▶ **WORK ORDER**:
Retype every item below character for character, leaving out the pictures.

·····

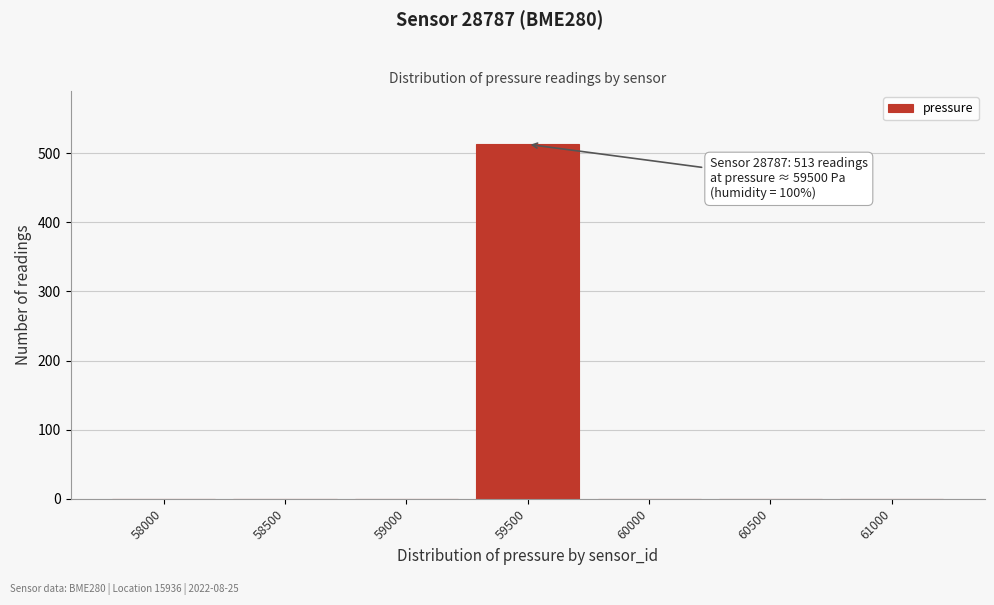

Reading left to right, what are all the values shown in this chart?

58000=0	58500=0	59000=0	59500=513	60000=0	60500=0	61000=0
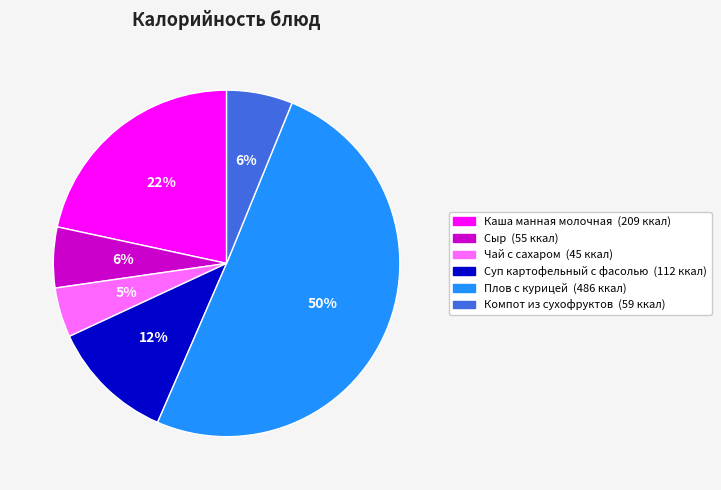

To the nearest percent, what is the average slice percentage?

17%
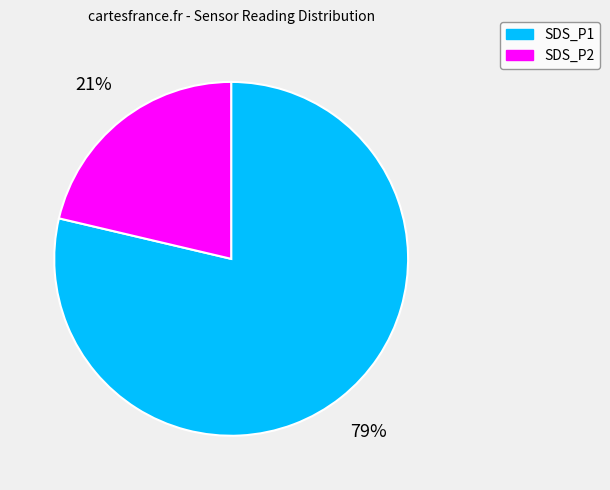

Approximately how many times larger is the value at SDS_P2 compared to SDS_P1?

0.3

·····

▶ **YOUR SOLUTION**:
Reading left to right, what are all the values shown in this chart?

58000=0	58500=0	59000=0	59500=513	60000=0	60500=0	61000=0

To the nearest percent, what is the average slice percentage?

17%

Approximately how many times larger is the value at SDS_P2 compared to SDS_P1?

0.3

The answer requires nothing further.